Under the guidance of Lewis Watterson from Hawk-Eye, five local operators have received VAR training at the OFC Home of Football ‘Te Kahu o Kiwa.’
Main photo: Operators learn how to use the VAR technology. Photo credit: OFC Media.
Hawk-Eye’s technology has been used in football and other sports globally such as cricket, tennis, Aussie rules, rugby league, and American sports for years.
“I think it’s key to just have that video evidence to sort of prove whether the decisions are right or wrong. And then train the guys actually to make the decisions and make use of the technology to the best of their ability,” Watterson said.
OFC say they hope VAR will be ready for ‘practice’ use at OFC tournaments in 2024 with the aim to have VAR introduced at competitions in 2025 in preparation for the proposed OFC Pro League.
OFC Head of Refereeing Kevin Stoltenkamp says having VAR will benefit referees, players, and fans.
“I think it’s important for the confidence of the players knowing that they’re going to get support if a decision they feel went against them,” he says.
“It’s not only for the players, but also for the spectators.
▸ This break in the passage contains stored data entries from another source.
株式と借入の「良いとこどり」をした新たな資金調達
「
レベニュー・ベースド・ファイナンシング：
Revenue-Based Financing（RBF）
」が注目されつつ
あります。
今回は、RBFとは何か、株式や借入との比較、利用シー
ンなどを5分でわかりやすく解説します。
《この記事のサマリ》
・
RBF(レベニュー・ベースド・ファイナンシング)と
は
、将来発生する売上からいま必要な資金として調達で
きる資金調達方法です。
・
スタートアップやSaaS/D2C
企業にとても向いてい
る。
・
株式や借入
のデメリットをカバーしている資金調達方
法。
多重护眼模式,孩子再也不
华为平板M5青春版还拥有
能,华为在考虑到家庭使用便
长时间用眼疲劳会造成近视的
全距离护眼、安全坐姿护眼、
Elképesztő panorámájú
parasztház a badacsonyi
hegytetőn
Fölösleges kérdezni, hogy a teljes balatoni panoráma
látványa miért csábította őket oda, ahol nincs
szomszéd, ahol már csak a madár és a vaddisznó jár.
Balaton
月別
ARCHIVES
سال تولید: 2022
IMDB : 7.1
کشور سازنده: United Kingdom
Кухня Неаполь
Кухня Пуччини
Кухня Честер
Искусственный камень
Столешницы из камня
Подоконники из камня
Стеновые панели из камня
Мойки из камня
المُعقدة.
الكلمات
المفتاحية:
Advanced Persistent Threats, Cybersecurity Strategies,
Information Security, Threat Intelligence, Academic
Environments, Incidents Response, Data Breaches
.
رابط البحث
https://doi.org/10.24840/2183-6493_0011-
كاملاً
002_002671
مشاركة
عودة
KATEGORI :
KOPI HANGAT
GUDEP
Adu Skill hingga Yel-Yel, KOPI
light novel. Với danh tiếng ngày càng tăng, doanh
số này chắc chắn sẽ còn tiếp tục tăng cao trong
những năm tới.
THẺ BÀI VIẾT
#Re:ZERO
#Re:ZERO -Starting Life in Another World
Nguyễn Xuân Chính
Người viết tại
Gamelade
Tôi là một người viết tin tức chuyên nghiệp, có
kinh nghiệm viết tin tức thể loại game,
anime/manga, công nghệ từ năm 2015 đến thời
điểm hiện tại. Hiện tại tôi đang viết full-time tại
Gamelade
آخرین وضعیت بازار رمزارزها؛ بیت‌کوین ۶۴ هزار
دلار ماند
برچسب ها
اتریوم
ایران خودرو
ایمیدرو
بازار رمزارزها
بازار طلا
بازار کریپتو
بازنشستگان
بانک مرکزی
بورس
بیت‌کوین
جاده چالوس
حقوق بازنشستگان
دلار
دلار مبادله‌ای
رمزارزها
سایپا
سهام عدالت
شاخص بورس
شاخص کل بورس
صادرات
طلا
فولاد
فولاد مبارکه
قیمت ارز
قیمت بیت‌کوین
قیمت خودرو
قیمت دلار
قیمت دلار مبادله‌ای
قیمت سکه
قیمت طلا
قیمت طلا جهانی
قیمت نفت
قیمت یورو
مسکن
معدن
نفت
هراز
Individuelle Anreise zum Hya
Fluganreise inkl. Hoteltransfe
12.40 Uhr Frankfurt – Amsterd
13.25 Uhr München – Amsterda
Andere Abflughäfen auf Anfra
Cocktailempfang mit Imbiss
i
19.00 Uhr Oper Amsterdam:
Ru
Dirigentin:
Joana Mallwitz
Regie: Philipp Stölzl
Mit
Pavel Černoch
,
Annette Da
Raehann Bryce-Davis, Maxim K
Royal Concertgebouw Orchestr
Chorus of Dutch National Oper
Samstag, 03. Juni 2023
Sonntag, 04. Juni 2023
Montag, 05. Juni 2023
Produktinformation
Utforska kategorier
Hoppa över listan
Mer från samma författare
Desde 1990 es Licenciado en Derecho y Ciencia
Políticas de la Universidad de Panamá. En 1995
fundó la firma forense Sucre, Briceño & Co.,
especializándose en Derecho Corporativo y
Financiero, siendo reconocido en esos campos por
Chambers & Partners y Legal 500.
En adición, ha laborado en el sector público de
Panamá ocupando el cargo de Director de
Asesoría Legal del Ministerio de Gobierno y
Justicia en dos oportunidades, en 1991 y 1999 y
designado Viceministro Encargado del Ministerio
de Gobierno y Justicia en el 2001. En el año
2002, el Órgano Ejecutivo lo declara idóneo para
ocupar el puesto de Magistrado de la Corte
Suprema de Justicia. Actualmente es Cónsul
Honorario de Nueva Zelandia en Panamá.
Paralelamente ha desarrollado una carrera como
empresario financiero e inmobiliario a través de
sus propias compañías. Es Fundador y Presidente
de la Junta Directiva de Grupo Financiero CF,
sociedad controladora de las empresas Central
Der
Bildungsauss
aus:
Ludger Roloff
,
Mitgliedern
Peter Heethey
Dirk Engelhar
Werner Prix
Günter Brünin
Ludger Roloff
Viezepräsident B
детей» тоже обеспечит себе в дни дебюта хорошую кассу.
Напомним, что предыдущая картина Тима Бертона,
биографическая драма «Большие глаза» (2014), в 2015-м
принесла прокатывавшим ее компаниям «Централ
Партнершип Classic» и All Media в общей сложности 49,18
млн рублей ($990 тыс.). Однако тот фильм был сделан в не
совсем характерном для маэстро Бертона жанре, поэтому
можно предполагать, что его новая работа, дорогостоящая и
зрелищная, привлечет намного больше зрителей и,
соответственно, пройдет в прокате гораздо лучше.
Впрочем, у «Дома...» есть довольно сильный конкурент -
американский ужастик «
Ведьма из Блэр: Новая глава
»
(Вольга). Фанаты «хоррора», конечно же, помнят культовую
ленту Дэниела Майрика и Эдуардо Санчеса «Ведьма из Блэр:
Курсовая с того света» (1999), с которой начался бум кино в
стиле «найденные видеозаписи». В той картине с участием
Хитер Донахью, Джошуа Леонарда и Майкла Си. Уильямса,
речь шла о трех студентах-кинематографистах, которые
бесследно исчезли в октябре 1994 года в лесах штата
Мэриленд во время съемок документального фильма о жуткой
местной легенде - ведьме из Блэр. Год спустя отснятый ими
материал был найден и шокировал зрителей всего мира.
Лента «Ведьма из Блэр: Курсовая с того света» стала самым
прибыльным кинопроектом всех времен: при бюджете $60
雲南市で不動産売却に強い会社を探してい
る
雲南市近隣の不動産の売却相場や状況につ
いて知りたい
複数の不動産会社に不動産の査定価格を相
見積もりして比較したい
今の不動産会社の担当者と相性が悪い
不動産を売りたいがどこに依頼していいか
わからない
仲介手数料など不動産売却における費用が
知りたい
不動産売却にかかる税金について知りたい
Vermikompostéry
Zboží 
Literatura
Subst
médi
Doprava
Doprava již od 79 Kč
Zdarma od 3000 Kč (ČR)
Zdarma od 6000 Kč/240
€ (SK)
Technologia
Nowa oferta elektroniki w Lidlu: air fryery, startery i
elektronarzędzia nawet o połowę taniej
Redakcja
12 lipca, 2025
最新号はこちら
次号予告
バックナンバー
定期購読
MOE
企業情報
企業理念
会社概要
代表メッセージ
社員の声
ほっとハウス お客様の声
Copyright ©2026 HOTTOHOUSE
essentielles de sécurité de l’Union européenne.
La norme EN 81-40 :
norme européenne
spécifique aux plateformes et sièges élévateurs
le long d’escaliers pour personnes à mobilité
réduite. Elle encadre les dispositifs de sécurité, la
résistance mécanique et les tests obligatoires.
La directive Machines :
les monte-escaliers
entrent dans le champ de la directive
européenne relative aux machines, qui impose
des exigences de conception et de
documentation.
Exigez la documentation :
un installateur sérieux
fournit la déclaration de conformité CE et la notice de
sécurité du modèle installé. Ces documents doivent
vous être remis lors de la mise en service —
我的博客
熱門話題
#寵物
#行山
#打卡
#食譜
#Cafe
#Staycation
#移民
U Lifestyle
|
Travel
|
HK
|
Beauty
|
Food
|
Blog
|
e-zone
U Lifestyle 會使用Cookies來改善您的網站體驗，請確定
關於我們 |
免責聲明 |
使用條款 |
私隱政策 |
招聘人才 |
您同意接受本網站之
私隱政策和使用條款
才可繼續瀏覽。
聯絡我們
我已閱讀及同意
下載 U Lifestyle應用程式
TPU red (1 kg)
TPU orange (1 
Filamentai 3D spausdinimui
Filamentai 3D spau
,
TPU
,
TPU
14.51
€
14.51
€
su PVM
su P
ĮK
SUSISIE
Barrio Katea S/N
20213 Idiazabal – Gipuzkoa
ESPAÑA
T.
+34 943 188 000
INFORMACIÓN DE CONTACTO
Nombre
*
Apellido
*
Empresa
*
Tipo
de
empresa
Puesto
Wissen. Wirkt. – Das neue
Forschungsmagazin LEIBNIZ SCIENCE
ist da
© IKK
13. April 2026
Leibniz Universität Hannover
It brings some excitement to the game.
“However, I’m really in favour of the match officials explaining the decision so the public can understand. But the most important thing, I think it’s confidence for match officials, confidence for the players, and confidence for the spectators, that the decision that’s been made by the referee is the correct one.”
It can take up to 18 months to get certification for use of VAR at competitions.
“This is the first step of a long process. We are also going to do it at our elite seminar with our own officials (later in the year) where we get these operators coming in and actually setting up under the guidance of Hawkeye in preparation for not only the match officials, but for them. The referees need lots and lots of opportunities and lots of games,” Stoltenkamp said.